DIRECTIONS FOR THIS TASK: Repeat word for word everything in the text on OpenStack Liberty from "Liberty also brings" down to "such as libnetwork.".

EXERCISE TEXT:

● ● ● ● ● ● ●

Extensibility to Support New Technologies
OpenStack is a single, open source platform for management of the three major cloud compute technologies; virtual machines, containers and bare metal instances. The software also is a favorite platform for organizations implementing NFV (network functions virtualization) services in their networking topologies. Liberty advances the software’s capabilities in both areas with new features like an extensible Nova compute scheduler, a network Quality of Service (QoS) framework and enhanced LBaaS (load balancing as a service).

Liberty also brings the first full release of the Magnum containers management project. Out of the gate, Magnum supports popular container cluster management tools Kubernetes, Mesos and Docker Swarm. Magnum makes it easier to adopt container technology by tying into existing OpenStack services such as Nova, Ironic and Neutron. Further improvements are planned with new project, Kuryr, which integrates directly with native container networking components such as libnetwork.

The Heat orchestration project adds dozens of new resources for management, automation and orchestration of the expanded capabilities in Liberty. Improvements in management and scale, including APIs to expose what resources and actions are available, all filtered by RBAC are included in the new release.

● ● ● ● ● ● ●

PROVIDED DATA:
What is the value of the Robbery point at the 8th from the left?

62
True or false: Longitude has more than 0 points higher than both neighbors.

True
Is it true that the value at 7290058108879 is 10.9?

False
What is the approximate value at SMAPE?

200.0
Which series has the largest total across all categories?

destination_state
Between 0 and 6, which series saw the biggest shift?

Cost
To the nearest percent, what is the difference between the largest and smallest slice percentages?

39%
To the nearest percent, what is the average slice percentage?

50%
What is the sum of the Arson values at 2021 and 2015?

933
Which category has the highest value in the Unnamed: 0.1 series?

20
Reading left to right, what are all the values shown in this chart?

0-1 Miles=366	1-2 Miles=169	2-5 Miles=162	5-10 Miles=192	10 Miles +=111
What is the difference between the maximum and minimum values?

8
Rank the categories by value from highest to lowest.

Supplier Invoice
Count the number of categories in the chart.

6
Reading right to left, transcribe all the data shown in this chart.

● ● ● ● ● ● ●

ANSWER BOX:
Liberty also brings the first full release of the Magnum containers management project. Out of the gate, Magnum supports popular container cluster management tools Kubernetes, Mesos and Docker Swarm. Magnum makes it easier to adopt container technology by tying into existing OpenStack services such as Nova, Ironic and Neutron. Further improvements are planned with new project, Kuryr, which integrates directly with native container networking components such as libnetwork.